My dome was frozen, so without my knowledge Dave went out and poured a couple of buckets of warm water over it and freed it up for me. When he told me about it I went out to check and noticed a CLEAR SKY. Not believing my eyes, I verified that we were good for no cloud and good transparancy until at least midnight. I hadn't been planning on observing but did feel sociable. Lou and George live nearby and hadn't experienced the dome yet, so I placed two calls and 15 minutes later we three were observing.Dan Chieppa wrote:Just checked the sky (11:45PM) and it's clear now.
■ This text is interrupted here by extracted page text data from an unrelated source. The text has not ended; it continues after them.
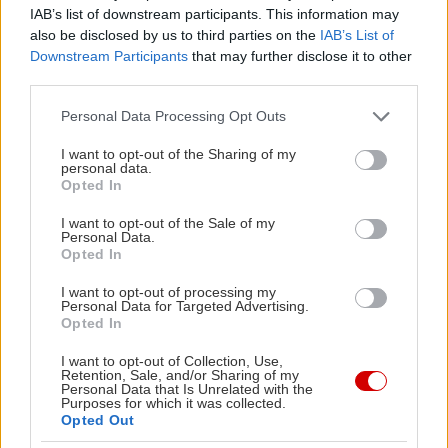
IAB’s list of downstream participants. This information may
also be disclosed by us to third parties on the
IAB’s List of
Downstream Participants
that may further disclose it to other
third parties.
Please note that this website/app uses one or more Google
Personal Data Processing Opt Outs
services and may gather and store information including but
not limited to your visit or usage behaviour. You may click to
I want to opt-out of the Sharing of my
personal data.
grant or deny consent to Google and its third-party tags to
Το εντυπωσιακό Δημαρχείο στη μια άκρη της,
Opted In
use your data for below specified purposes in below Google
κτισμένο το 1646, συναγωνίζεται το περίτεχνο,
consent section.
I want to opt-out of the Sale of my
τεράστιο (21 τόνοι μολύβδου χρειάστηκαν για να
Personal Data.
Opted In
ολοκληρωθεί) γλυπτό-σιντριβάνι με τα τέσσερα
άλογα που τραβούν ένα άρμα, συμβολίζοντας
I want to opt-out of processing my
Personal Data for Targeted Advertising.
τους ποταμούς που καλπάζουν προς τη θάλασσα,
Opted In
δημιουργία του Frédéric-Auguste Bartholdi –ναι,
I want to opt-out of Collection, Use,
Retention, Sale, and/or Sharing of my
του δημιουργού του Αγάλματος της Ελευθερίας
Personal Data that Is Unrelated with the
Purposes for which it was collected.
αυτοπροσώπως– για το ποιο θα τραβήξει τα
Opted Out
περισσότερα βλέμματα.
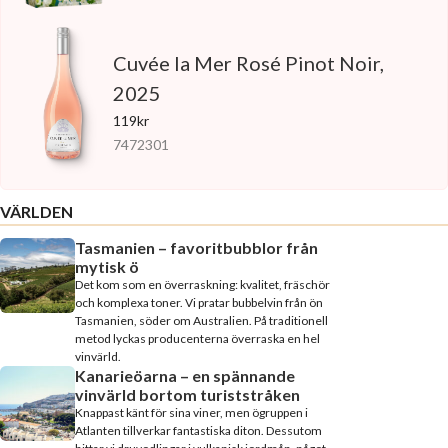
Cuvée la Mer Rosé Pinot Noir,
2025
119kr
7472301
VÄRLDEN
Tasmanien – favoritbubblor från
mytisk ö
Det kom som en överraskning: kvalitet, fräschör
och komplexa toner. Vi pratar bubbelvin från ön
Tasmanien, söder om Australien. På traditionell
metod lyckas producenterna överraska en hel
vinvärld.
Kanarieöarna – en spännande
vinvärld bortom turiststråken
Knappast känt för sina viner, men ögruppen i
Atlanten tillverkar fantastiska diton. Dessutom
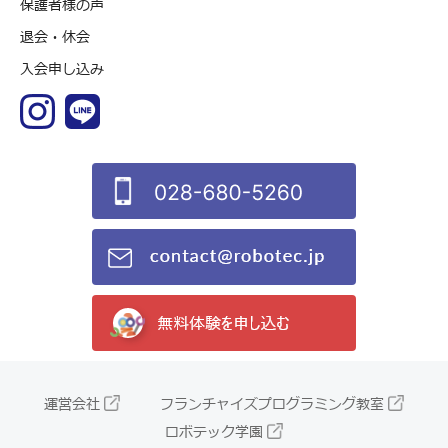
保護者様の声
退会・休会
入会申し込み
運営会社
フランチャイズプログラミング教室
ロボテック学園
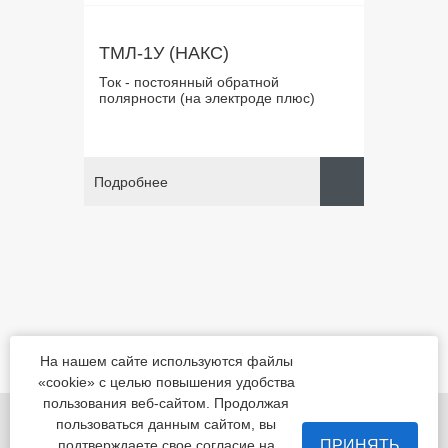
ТМЛ-1У (НАКС)
Ток - постоянный обратной
полярности (на электроде плюс)
Подробнее
На нашем сайте используются файлы
«cookie» с целью повышения удобства
пользования веб-сайтом. Продолжая
455022, Челябинская обл., Магнитогорск, шоссе
пользоваться данным сайтом, вы
Белорецкое, д.5
ПРИНЯТЬ
подтверждаете свое согласие на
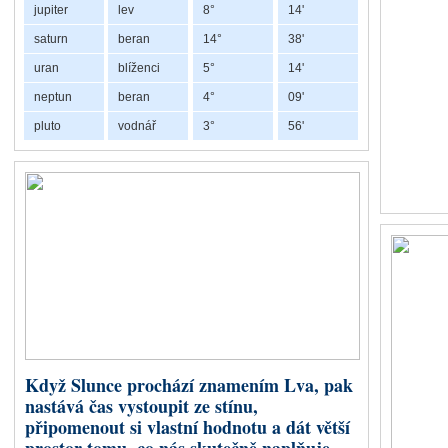
jupiter
lev
8°
14'
ale matematic
Slunce.
saturn
beran
14°
38'
uran
blíženci
5°
14'
Dračí ocas ne
návyky a scho
neptun
beran
4°
09'
z minulých ži
pluto
vodnář
3°
56'
Retrográdní Chiron v Býku a Beranu
V řecké mytologii byl Chiron mou
lékařství, hudbu, lov i věštění.
nebylo možné zcela vyléčit. Prá
bytosti, která díky vlastní boles
Chiron nám připomíná, že naše 
zkušenostem porozumíme, mohou 
Když Slunce prochází znamením Lva, pak
pomáhat nejen druhým, ale také
nastává čas vystoupit ze stínu,
Co představuje Chiron 
připomenout si vlastní hodnotu a dát větší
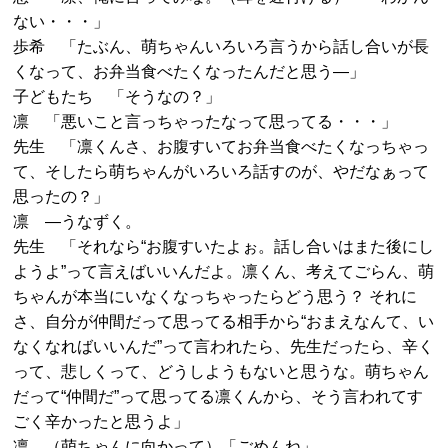
ない・・・」
歩希 「たぶん、萌ちゃんいろいろ言うから話し合いが長
くなって、お弁当食べたくなったんだと思う―」
子どもたち 「そうなの？」
凛 「悪いこと言っちゃったなって思ってる・・・」
先生 「凛くんさ、お腹すいてお弁当食べたくなっちゃっ
て、そしたら萌ちゃんがいろいろ話すのが、やだなぁって
思ったの？」
凛 ―うなずく。
先生 「それなら“お腹すいたよぉ。話し合いはまた後にし
ようよ”って言えばいいんだよ。凛くん、考えてごらん、萌
ちゃんが本当にいなくなっちゃったらどう思う？ それに
さ、自分が仲間だって思ってる相手から“おまえなんて、い
なくなればいいんだ”って言われたら、先生だったら、辛く
って、悲しくって、どうしようもないと思うな。萌ちゃん
だって“仲間だ”って思ってる凛くんから、そう言われてす
ごく辛かったと思うよ」
凛 （萌ちゃんに向かって）「ごめんね」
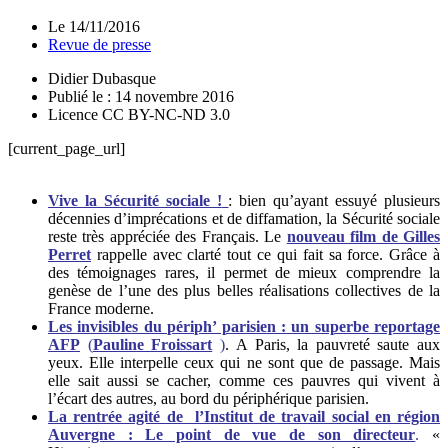
Le
14/11/2016
Revue de presse
Didier Dubasque
Publié le : 14 novembre 2016
Licence CC BY-NC-ND 3.0
[current_page_url]
Vive la Sécurité sociale !
:
bien qu’ayant essuyé plusieurs
décennies d’imprécations et de diffamation, la Sécurité sociale
reste très appréciée des Français. Le
nouveau film de Gilles
Perret
rappelle avec clarté tout ce qui fait sa force. Grâce à
des témoignages rares, il permet de mieux comprendre la
genèse de l’une des plus belles réalisations collectives de la
France moderne.
Les invisibles du périph’ parisien : un superbe reportage
AFP
(
Pauline Froissart
)
.
A Paris, la pauvreté saute aux
yeux. Elle interpelle ceux qui ne sont que de passage. Mais
elle sait aussi se cacher, comme ces pauvres qui vivent à
l’écart des autres, au bord du périphérique parisien.
La rentrée agité de l’Institut de travail social en région
Auvergne : Le point de vue de son directeur
.
«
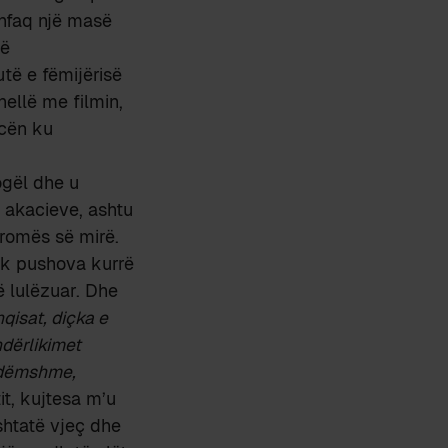
shfaq një masë
të
të e fëmijërisë
hellë me filmin,
acën ku
ogël dhe u
e akacieve, ashtu
aromës së mirë.
nuk pushova kurrë
ë lulëzuar. Dhe
qisat, diçka e
ndërlikimet
padëmshme,
it, kujtesa m’u
shtatë vjeç dhe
However, after a hard day of watching TV I'm a little bushed so I'll probably skip setting up any telescope tonight.![]()
Clear skies,
Dan
We calibrated our eyeballs using the 4" separation of Castor using my occluded 9mm eyepiece (395X) and then tried to separate Sirius from the Pup - 7" out (and at 4 o'clock with my setup).
The sky isn't as transparent as I thought as I'm having great difficulty seeing the 11th mag star 15" out at 2 o'clock and have no sight of the 12th mag star another 6" out from that. The DSS survey is back on line, but as expected, the area around Sirius is completely burned out with zero detail. So these stars I've been observing are on no charts of photos that I know of. If anyone has any clues as to where to find a chart or pix of stuff within 10' of Sirius please let me know.
Anyway, we once again came away Pupless.
The wind was blowing strongly and the sky seemed to be getting whiter as we switched to M42 at 115X thru the Ultrablock. With the light haze the contrast wasn't up to its usual excellence. We then examined the black cloud immediately to the E of the Trapezium. At 296X in the Nagler type 4 17mm you can study and ponder this thing for a long time. As noted earlier, I don't think it has a Bernard number or a formal nomenclature.
Saturn was good at 296X but the seeing required some patience. And finally we eyeballed M37 and, for contrast, M35 at 115X. Although we could have continued sky conditions were'nt the greatest so I demo'ed my 3-minute shutdown.
We weren't out for much more than an hour, but it was an unexpected treat. Thank's to Dave's melting off the ice.